We conducted three additional experiments. The first was to limit the predictors of the GBT model to the top features that ranked the highest on the feature importance scale considering the training set. We found that the optimal number of features was 18–20 and subsequently chose to report the performance on the 20 most important features. This forward selection experiment did not impact performance (Table 4). We did not attempt a backward selection approach in this study, which is considered preferable in classical statistics. The second experiment was to include a more granular measurement of oxygen support. We included the Fraction of Inspired Oxygen (FiO 2) for this aim. Including the FiO 2 did not improve the performance (Table 4). The third experiment was to include age as a predictor. Including age as a predictor did not significantly impact the performance (Table 4). The lack of performance gains in spite of the high feature importance may be due to multicolinearity, where a subset of existing variables highly correlate with this feature. This is explicit in the construction of the FiO 2 variable, which is calculated from source variables already present in the vital signs feature set (respiratory rate, SpO 2, Masktype) as outlined in the Methods section.

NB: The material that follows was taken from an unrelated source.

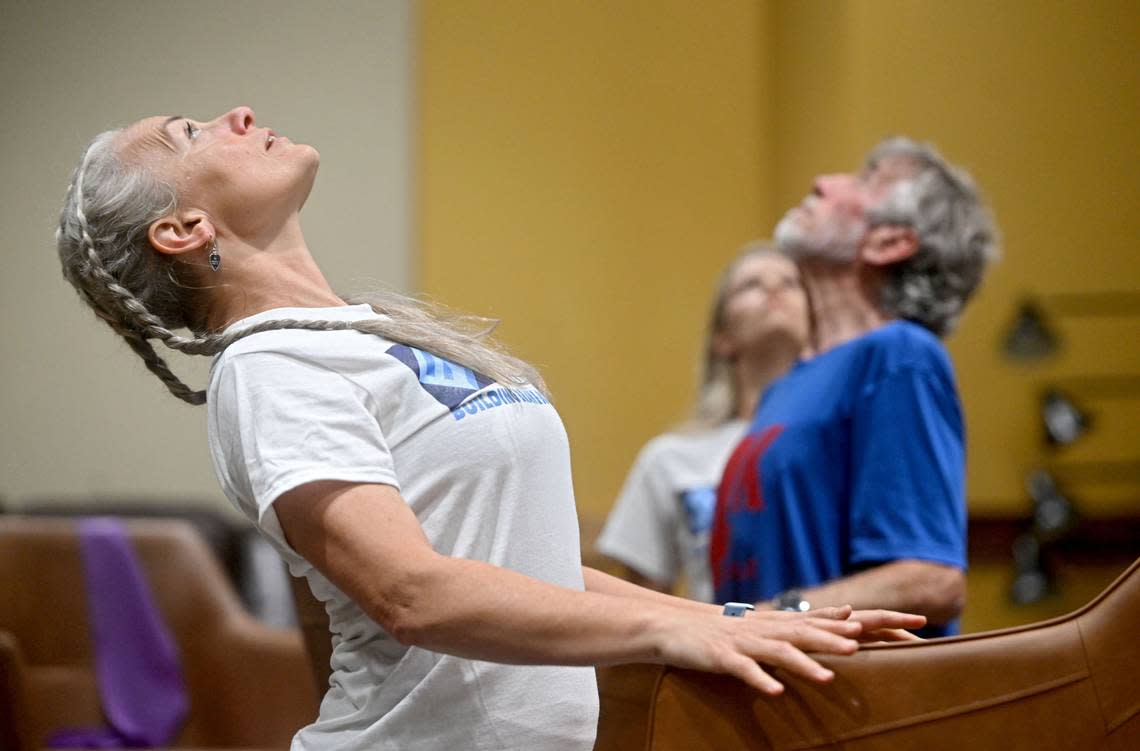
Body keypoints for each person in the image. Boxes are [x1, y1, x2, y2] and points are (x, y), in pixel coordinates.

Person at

Our results show that summary measures of variability of vital signs and laboratory markers play an important role in predicting deterioration. Adding the variability (range, mean of previous 24-h window) and delta (current value - mean) features to the vital signs feature set added 10% points to the AUROC (vital signs 83% vs. vital signs and variations 93%). Similar results were observed in the all features feature set, where adding the variability and delta predictors added 8% points to AUROC (all features 86% vs. all features and variations 94%). Adding the delta baseline variables to both the all feature and vital signs feature spaces has improved the performance (vital signs and variations and baseline 93%; all features and variations and baseline 93%). These observations echo common clinical practice where physicians often analyse trends of parameters rather than their absolute values when evaluating a patient and highlight the benefits of dynamic monitoring. Moreover, the importance of summarising the variability and changes of vital signs when using them as inputs for machine learning models has already been demonstrated by Shamout and colleagues [26] in their work to develop a deep learning-based early warning system.

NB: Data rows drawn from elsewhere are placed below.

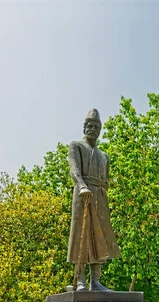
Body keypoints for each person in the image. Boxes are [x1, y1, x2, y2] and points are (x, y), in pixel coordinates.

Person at [67, 108, 120, 291]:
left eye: (96, 126)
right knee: (81, 236)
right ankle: (80, 280)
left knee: (100, 238)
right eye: (89, 125)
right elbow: (74, 170)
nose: (92, 129)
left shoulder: (104, 156)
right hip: (83, 193)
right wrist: (81, 185)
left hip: (100, 197)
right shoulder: (76, 146)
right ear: (84, 127)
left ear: (100, 130)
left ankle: (95, 281)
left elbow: (106, 179)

The lower performance of the model when using variables from blood gas analysis could partly be explained by inconsistency in the labelling of these samples. The origin of the blood, whether venous or arterial, was frequently missing or mislabelled perhaps reflecting time pressures on clinical staff, or skewed where interest is towards markers minimally influenced by sample provenance (e.g. lactate). This required the use of imputation techniques during the preprocessing of the dataset, which may have had an effect on performance. Moreover, some data points in blood gas readings duplicated information encoded within other feature sets, such as haemoglobin and creatinine.